··· EXCERTO DO TEXTO ···

EFESão Paulo

O presidente do Brasil, Jair Bolsonaro, respondeu esta quarta-feira ao presidente norte-americano Donald Trump, após este ameaçar tributar o aço e o alumínio brasileiros, avisando que o seu Governo não está a "aumentar artificialmente o preço do dólar".

"Não queremos aqui aumentar artificialmente o preço do dólar, não estamos a aumentar artificialmente o preço do dólar", disse Bolsonaro à saída do Palácio da Alvorada, residência oficial do presidente, em Brasília.

A declaração do presidente brasileiro acontece depois de Trump anunciar a sua decisão de restabelecer as tarifas sobre aço e alumínio do Brasil e da Argentina, argumentando que ambos países aplicaram "uma desvalorização massiva das suas moedas", o que prejudica os agricultores norte-americanos.

Em março de 2018, os EUA impuseram tarifas de 25% sobre as importações de aço provenientes de vários países e de 10% sobre o alumínio no âmbito da sua guerra comercial com a China, mas flexibilizou pouco depois as restrições impostas ao Brasil, que aceitou um acordo que estabelece tarifas de 10% sobre as vendas de alumínio e quotas para as suas vendas de aço.

··· EXCERTOS DO MATERIAL ···

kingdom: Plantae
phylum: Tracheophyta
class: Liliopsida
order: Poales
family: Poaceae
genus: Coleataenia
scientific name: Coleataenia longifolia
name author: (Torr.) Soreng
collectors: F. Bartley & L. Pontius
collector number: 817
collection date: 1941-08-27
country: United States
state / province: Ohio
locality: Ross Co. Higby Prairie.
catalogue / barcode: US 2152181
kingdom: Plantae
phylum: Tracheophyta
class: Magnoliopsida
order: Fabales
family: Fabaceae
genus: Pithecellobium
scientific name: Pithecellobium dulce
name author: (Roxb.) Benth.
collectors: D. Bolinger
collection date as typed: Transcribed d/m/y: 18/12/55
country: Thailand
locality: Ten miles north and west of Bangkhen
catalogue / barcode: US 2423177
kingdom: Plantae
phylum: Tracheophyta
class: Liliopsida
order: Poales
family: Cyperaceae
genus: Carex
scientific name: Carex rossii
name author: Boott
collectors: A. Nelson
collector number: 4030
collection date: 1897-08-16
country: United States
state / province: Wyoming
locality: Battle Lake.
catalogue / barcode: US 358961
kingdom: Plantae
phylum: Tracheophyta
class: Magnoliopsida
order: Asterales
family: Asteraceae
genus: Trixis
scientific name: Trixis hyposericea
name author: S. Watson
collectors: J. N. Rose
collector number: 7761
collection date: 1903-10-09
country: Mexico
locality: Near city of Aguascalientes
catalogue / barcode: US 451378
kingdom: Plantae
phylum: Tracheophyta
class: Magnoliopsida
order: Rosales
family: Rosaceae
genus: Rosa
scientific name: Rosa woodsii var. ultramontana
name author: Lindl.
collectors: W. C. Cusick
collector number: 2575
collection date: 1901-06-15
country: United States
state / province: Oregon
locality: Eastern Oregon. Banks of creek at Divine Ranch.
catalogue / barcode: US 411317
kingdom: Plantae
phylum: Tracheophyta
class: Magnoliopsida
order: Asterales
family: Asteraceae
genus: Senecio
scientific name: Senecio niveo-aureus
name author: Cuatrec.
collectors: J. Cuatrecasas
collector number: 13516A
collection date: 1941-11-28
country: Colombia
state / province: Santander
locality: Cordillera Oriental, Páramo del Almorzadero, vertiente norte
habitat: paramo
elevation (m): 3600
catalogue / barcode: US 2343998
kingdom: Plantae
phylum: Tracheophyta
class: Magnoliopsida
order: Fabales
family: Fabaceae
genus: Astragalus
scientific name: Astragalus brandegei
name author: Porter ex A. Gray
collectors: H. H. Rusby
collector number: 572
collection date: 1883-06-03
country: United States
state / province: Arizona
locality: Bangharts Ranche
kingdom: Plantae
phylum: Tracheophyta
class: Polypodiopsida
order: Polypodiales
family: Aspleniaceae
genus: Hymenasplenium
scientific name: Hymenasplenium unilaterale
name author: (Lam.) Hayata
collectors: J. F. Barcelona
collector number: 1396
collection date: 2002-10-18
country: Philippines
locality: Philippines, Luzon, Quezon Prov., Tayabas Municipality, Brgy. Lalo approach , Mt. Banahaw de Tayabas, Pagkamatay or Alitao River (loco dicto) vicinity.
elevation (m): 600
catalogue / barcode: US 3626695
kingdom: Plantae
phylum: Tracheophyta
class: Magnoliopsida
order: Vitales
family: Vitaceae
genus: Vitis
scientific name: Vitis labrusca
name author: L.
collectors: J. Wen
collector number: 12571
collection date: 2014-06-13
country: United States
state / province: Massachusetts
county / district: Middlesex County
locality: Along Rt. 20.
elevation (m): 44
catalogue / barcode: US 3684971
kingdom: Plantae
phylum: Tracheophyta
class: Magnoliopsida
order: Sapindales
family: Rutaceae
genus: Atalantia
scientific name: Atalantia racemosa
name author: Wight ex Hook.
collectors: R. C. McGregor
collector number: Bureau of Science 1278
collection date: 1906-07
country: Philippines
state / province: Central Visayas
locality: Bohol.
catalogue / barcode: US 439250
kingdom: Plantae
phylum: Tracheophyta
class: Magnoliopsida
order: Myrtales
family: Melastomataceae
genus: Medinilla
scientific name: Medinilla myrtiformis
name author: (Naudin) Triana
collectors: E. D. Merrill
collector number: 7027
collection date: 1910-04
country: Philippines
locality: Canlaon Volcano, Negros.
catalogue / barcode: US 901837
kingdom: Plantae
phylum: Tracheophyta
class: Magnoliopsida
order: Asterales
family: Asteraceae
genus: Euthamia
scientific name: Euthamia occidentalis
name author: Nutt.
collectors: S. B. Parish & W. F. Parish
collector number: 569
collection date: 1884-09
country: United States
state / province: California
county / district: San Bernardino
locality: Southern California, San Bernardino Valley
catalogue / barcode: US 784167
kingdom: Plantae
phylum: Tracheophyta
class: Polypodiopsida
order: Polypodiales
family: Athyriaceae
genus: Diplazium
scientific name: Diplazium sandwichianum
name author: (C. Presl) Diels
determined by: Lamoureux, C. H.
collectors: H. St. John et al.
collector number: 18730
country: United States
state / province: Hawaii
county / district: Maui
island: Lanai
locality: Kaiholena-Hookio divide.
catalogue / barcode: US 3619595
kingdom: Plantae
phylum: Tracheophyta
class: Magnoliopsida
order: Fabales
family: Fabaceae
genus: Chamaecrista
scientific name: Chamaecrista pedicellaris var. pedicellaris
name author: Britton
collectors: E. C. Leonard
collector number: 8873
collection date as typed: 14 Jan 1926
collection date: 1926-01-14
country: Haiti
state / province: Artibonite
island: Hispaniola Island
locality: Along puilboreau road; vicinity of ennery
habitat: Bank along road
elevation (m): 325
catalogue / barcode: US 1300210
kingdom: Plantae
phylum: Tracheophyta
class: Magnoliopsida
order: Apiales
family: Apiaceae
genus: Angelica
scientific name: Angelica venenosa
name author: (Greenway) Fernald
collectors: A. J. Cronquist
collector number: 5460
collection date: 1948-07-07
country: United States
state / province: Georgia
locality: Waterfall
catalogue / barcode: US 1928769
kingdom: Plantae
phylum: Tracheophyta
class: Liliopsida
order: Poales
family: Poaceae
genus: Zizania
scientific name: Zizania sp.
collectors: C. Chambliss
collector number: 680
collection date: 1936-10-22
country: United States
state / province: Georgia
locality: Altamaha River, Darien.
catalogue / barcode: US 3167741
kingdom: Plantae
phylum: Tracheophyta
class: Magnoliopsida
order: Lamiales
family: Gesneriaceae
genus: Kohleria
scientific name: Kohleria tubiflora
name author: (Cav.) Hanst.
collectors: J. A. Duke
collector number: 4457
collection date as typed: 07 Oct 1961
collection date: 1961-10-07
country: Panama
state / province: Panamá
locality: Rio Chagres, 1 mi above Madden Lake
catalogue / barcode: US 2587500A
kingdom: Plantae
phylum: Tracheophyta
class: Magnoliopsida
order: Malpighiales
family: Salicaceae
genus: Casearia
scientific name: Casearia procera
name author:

···

*LISTA DE TAREFAS*.
A. De acordo com a notícia sobre as tarifas ao aço e ao alumínio, em que local estava Bolsonaro quando fez a declaração sobre o preço do dólar?
B. Dê seguimento à notícia sobre as tarifas ao aço e ao alumínio a partir da última frase apresentada.

*RESULTADOS POR TAREFA*.
A. À saída do Palácio da Alvorada, residência oficial do presidente, em Brasília.

B.
O líder da extrema-direita brasileira, admirador confesso de Trump, com quem diz ter um relacionamento muito bom e um contato "bastante cordial", reiterou a sua confiança no presidente dos EUA e ressaltou que ainda não há uma decisão firme por parte americana.

"Não há deceção, porque a última palavra não foi dada (...) Não é por um amigo me falar mal numa situação que lhe vou virar as costas", acrescentou Bolsonaro.

De acordo com o presidente do Brasil, uma das razões para a forte depreciação do real brasileiro -que este ano caiu cerca de 8,5% até agora- tem sido a guerra comercial entre os Estados Unidos e a China.

Bolsonaro já advertiu esta semana que a ameaça de Trump de impor tarifas sobre as importações de aço e alumínio não afeta a boa relação entre os dois países, que se intensificou desde a chegada ao poder do capitão da reserva do Exército.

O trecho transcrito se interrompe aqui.